You shoot photo, you ask model for a release. When you go to sell the photo, the purchasing entity will ask for the model release. This is so that they have permission from the model to use the picture as they see fit. It protects them from legal action from the subject.

Contrary to popular belief, you dont need a model release to sell the picture (you might have a hard time finding a entity that will purchase without one, but thats besides the point).

You as the photographer dont need a release, you cant be held responsible for what another party does with your pictures once they are sold. Now if you yourself publishes the photo, then you will need the model release, since you are the publisher.

You can still sell the photo regardless of if you have a release or not. But you must inform the publisher of either. Either you tell them you do not have a release, or you provide the release with the photo. What they do with it after that is not your responsibility.

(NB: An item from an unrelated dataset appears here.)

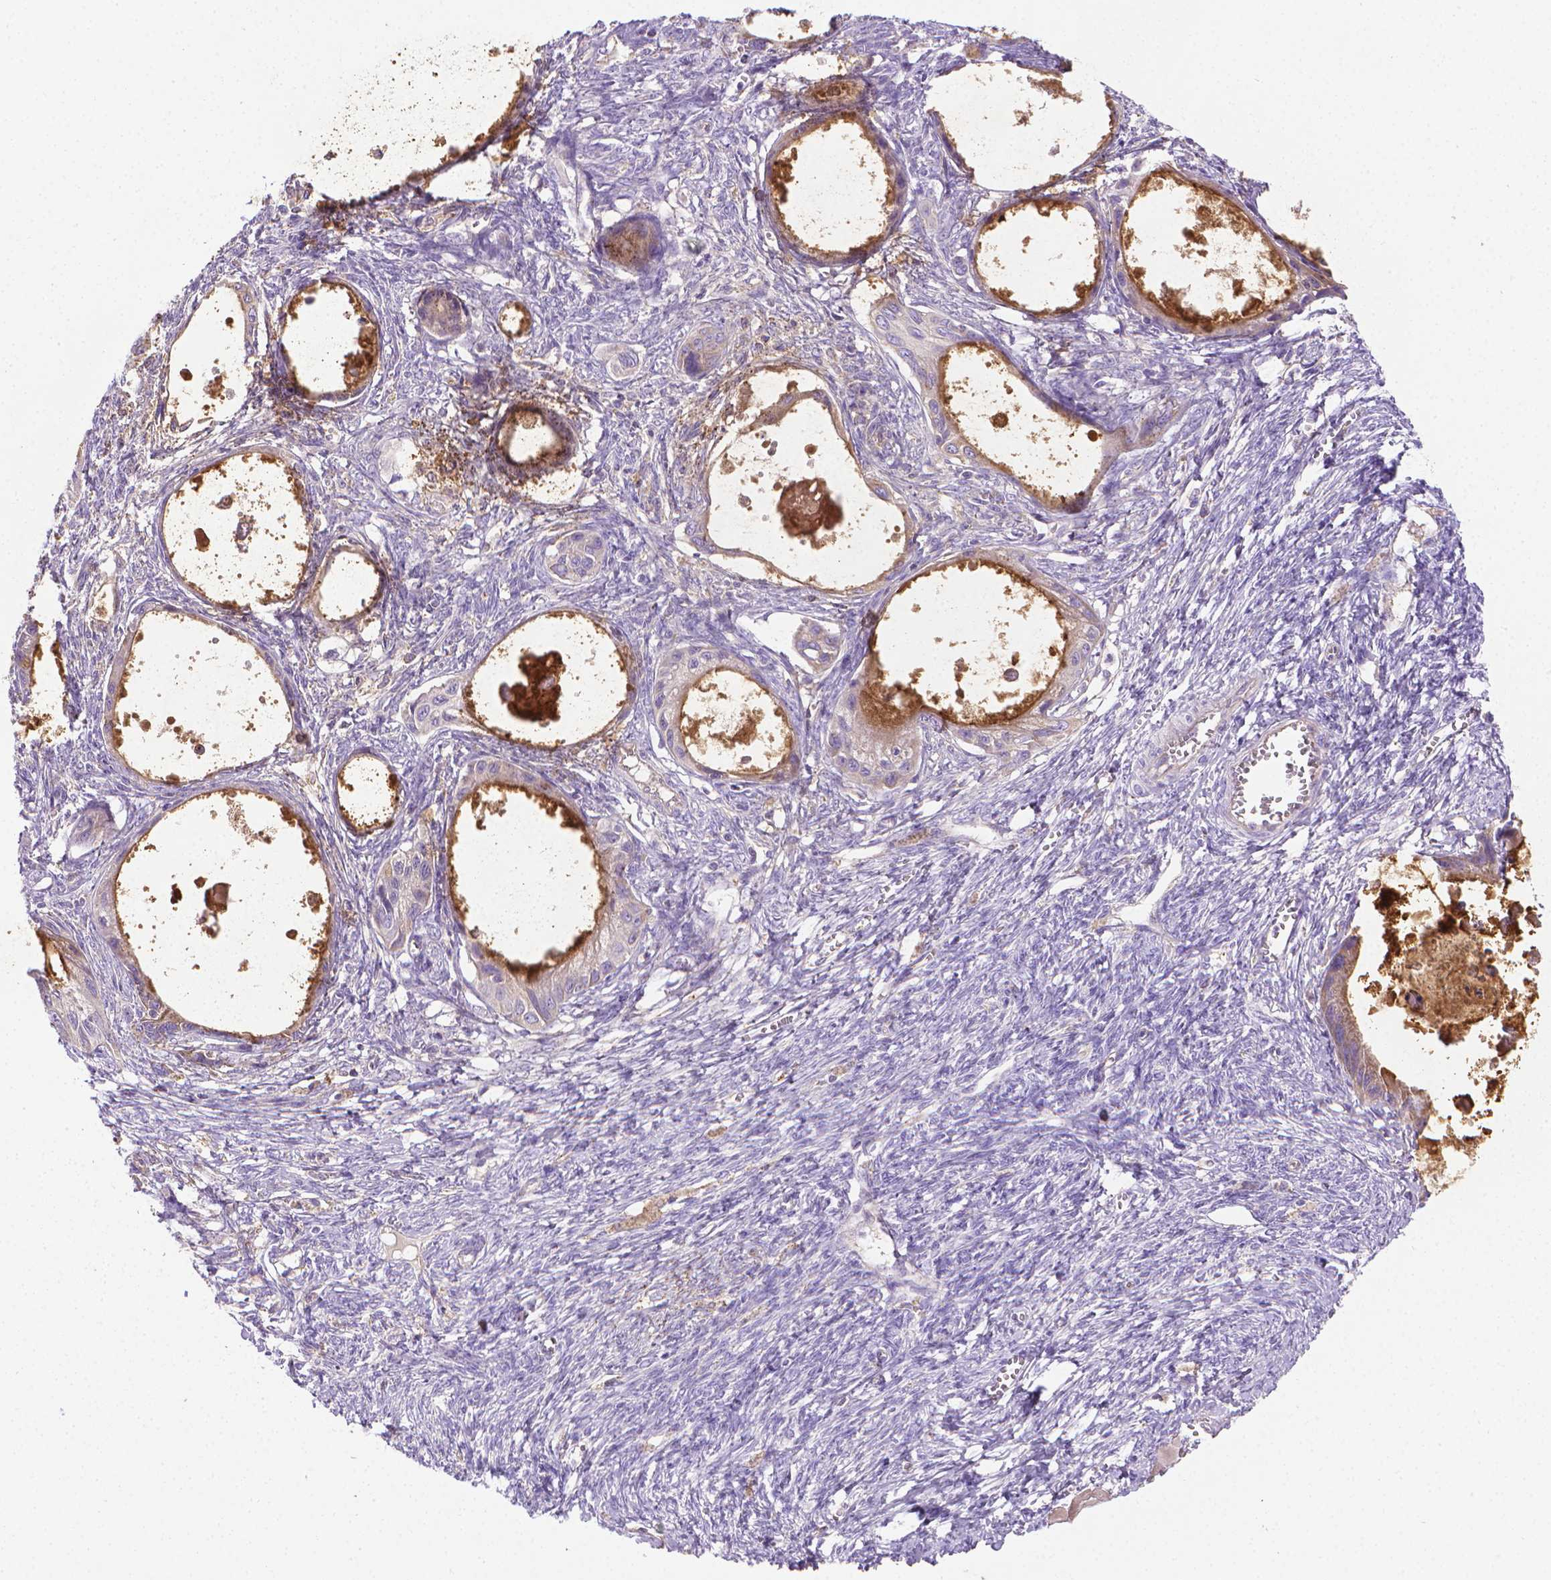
{"staining": {"intensity": "negative", "quantity": "none", "location": "none"}, "tissue": "ovarian cancer", "cell_type": "Tumor cells", "image_type": "cancer", "snomed": [{"axis": "morphology", "description": "Cystadenocarcinoma, mucinous, NOS"}, {"axis": "topography", "description": "Ovary"}], "caption": "Ovarian cancer (mucinous cystadenocarcinoma) stained for a protein using IHC exhibits no staining tumor cells.", "gene": "SLC51B", "patient": {"sex": "female", "age": 64}}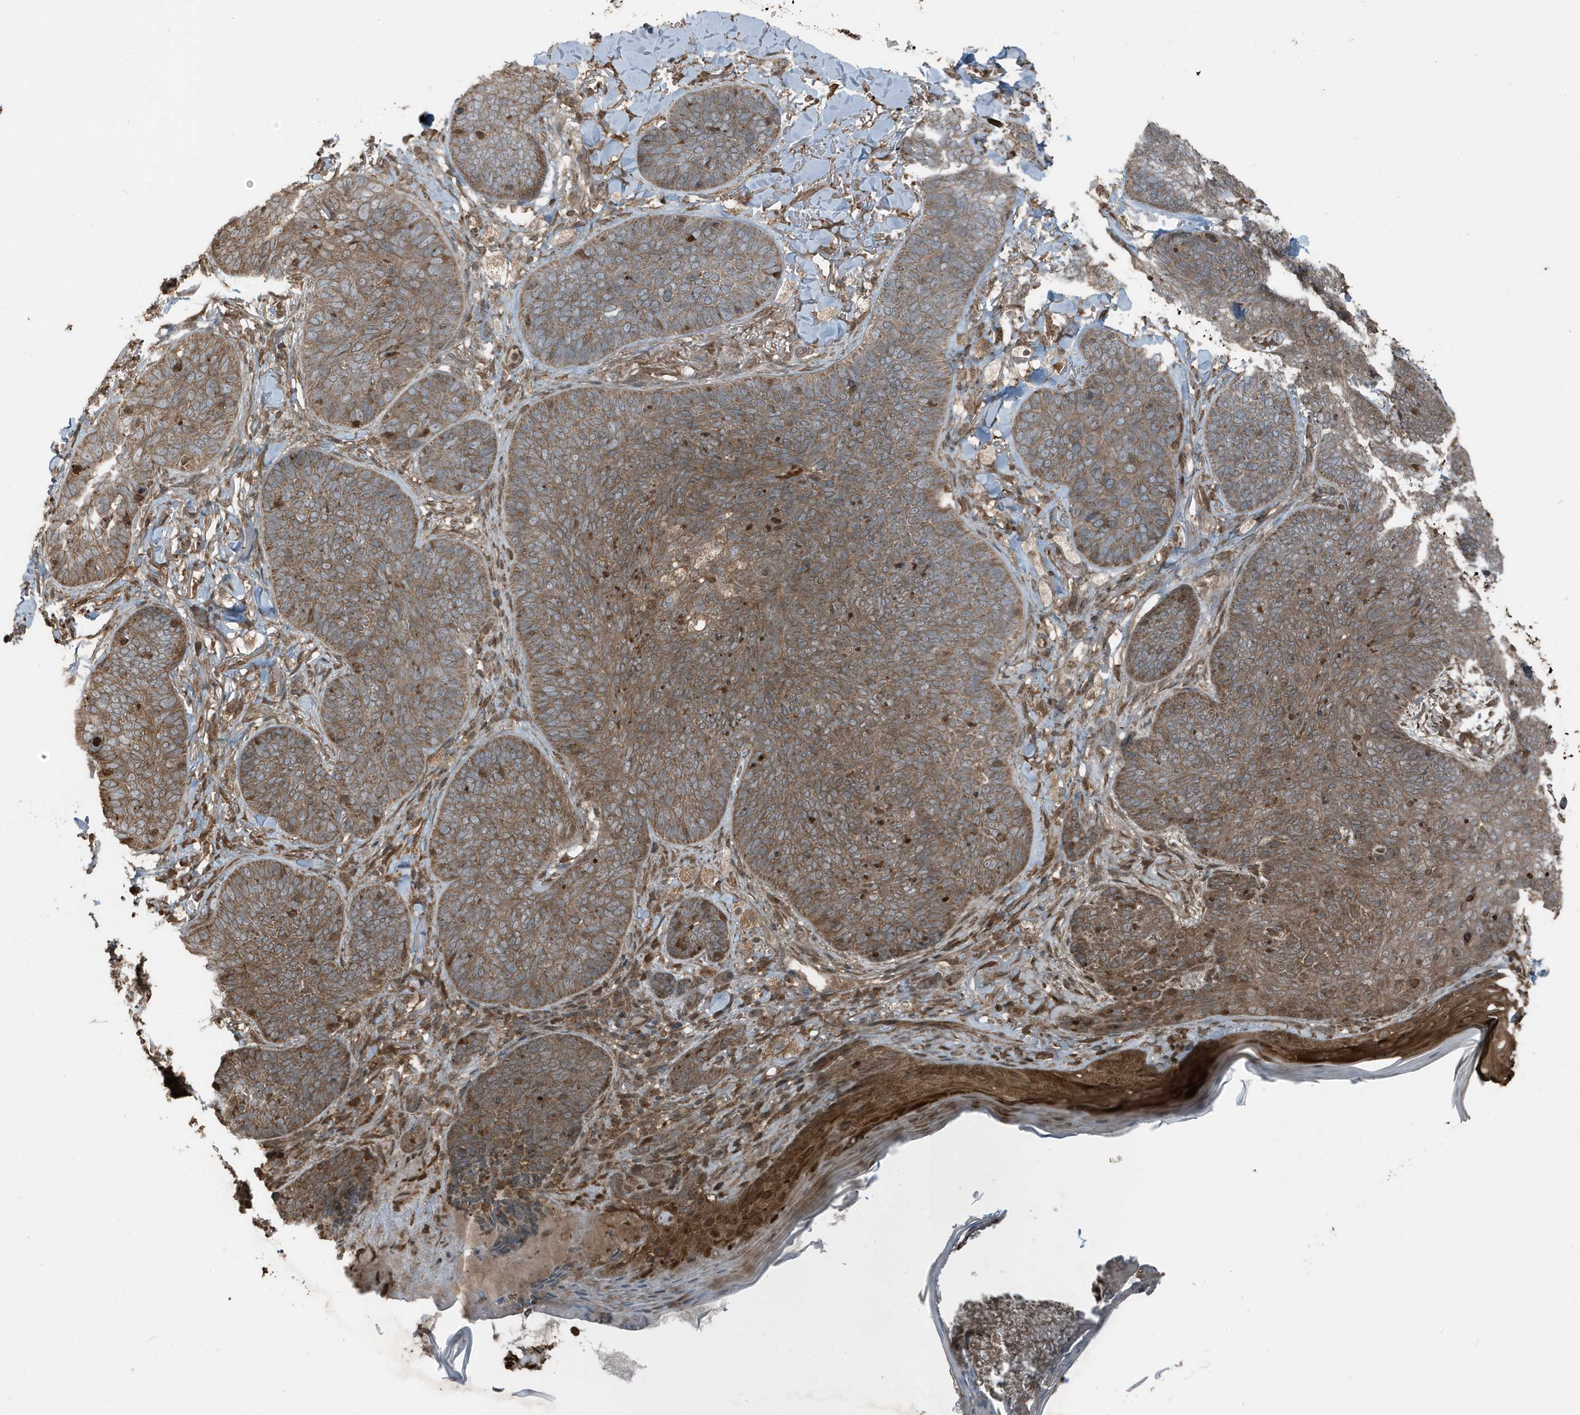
{"staining": {"intensity": "moderate", "quantity": ">75%", "location": "cytoplasmic/membranous"}, "tissue": "skin cancer", "cell_type": "Tumor cells", "image_type": "cancer", "snomed": [{"axis": "morphology", "description": "Basal cell carcinoma"}, {"axis": "topography", "description": "Skin"}], "caption": "Brown immunohistochemical staining in basal cell carcinoma (skin) exhibits moderate cytoplasmic/membranous positivity in approximately >75% of tumor cells. (brown staining indicates protein expression, while blue staining denotes nuclei).", "gene": "AZI2", "patient": {"sex": "male", "age": 85}}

Consult a lawyer if you have any other questions.


----------



## bdavison (Apr 15, 2009)

Also, be aware that some states require compensation to be made to make a model release "legal". California for example.


----------



## KmH (Apr 16, 2009)

scorpiobabie said:


> Hi, I am new to this site and this is my first posting. Someone suggested I come here to ask a question about consent and model release forms.
> 
> I am recently taking up photography as a paying hobby, so I want to be sure I am protected. First I will be offering free shoots with the understanding that the client allows me to use their photos on my blog or website in order to promote my work.
> 
> Once I fill up the free spots I will then be charging a fee for the pics that I take and put on a disc for the client. I do not plan to print the prints for them, I will just give them their pics and they can print whatever they would like. Is their certain forms that I should use for these 2 things? Where do I find the forms?


Your clients (free or otherwise) will need a print release from you to get prints made.

Before you get real involved here you need to do alot more research about model releases. The requiements vary from state to state. It is way more involved than many photographers appreciate.


Go *here*, get better informed and I highly recommend his book.

By the way. Google 'model release' for just tons of information.
While you're at it you'd be well advised to investigate (google) the 'free use doctrine' too.


----------